Wednesday, April 22, 2009

fiddytoo rant

I know that I won't be here next semester, but have been feeling extremely emotionally tied to my mod this past couple of weeks. It has been a very strange place this year- not just for me, but for a lot of people. It has also been a very important space for me. I am starting to wonder where we are going wrong, however. Why has it been so hard to fill the space this year? Why is it that people keep leaving the space? Why do I come home to white boys lounging on my my couch, or watch them cook in my kitchen without cleaning up? What does the space even mean anymore?

I've been feeling extremely sentimental about fifty two, especially since an older student put up some old pictures of fifty two on facebook. This space has been one of the oldest people of color spaces this year, but I feel like people are starting to disrespect the space in a very real way. I don't think that it really matters how you ended up living in the space as much as it matters what you've done in the space while living there, and what it starts to mean to you. Anyone can write a good application, but how do they decide to give back to their modmates (and ultimately, their community) while living in this mod?

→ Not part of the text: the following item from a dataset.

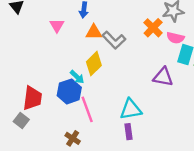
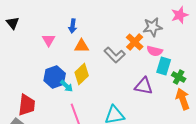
gray L-shape: (114, 40) -> (115, 55), moved
blue hexagon: (69, 91) -> (55, 77), moved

Maybe people haven't been thinking about it this year. However, I don't think we were always given a fair chance to "prove ourselves" as a mod this year. At the beginning of the year, I mentioned to a Smith student that I had just met that I lived in 52. They gave their companion a knowing look and replied, "I heard that 52 is not the same this year." I remember being really offended by that. But the more that I think about it, the happier I am that our house is constantly changing- as it should be. People of Color mod should change frequently to meet the needs of the students who live there (which should also change). I feel like it is a space that you utilize when you need it, and then move on so that another student who needs the space can enter. However, maybe it has been so hard to continue the space this year because there was such a strong removal of the "old 52" from it. There hasn't been much contact from students who were in 52 for so long, even the ones who are still on campus. But that's a good thing, right? I'm not quite sure. I mean a physical removal, not an emotional one.

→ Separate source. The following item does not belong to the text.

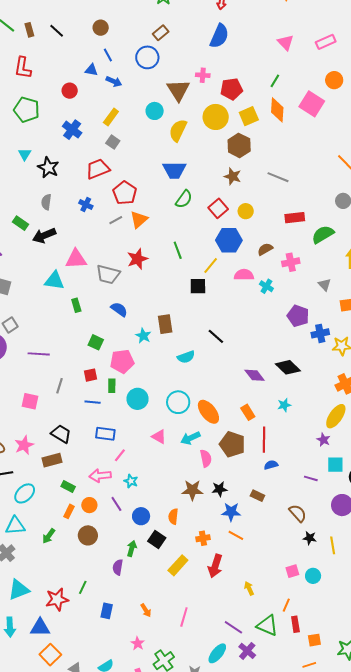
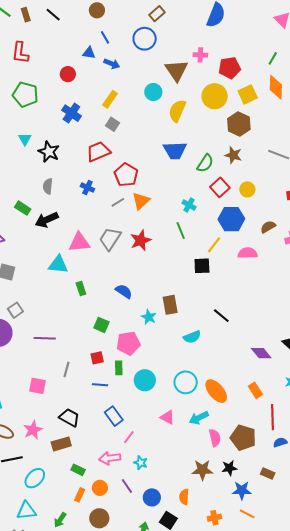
green semicircle: (184, 199) -> (205, 163), moved
gray trapezoid: (108, 274) -> (110, 239), moved, turned 110
cyan cross: (266, 286) -> (189, 205), moved
blue rectangle: (105, 434) -> (114, 416), turned 48
brown pentagon: (232, 444) -> (243, 438), moved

This year I have felt so disconnected and abandoned from communities that I was so heavily involved in last year (JB Scholars, 52 S08, even UMOJA). I don't know if it's because people graduate, because people ARE graduating, that people are still emotionally drained from AAW, or for some other reason. But I really haven't felt CONSISTENTLY supported from POC this year other than the ones in my mod. Most of the time. And I am thinking about my need for the space, and wondering if I am alone in that. If maybe no one wants to live in 52 or if it's been hard to sustain this year because it is not currently needed. Because if these houses were needed, then wouldn't the beds get filled? So I am starting to think that maybe we SHOULD lose the house. Just for the grace year, and then fight for it back. This seemed to work for 85. Maybe it will work for 52 as well. Maybe the space needs to be missed by someone. It doesn't seem very appreciated right now, or cared about. And I guess, as things stand, we don't really have any other choice.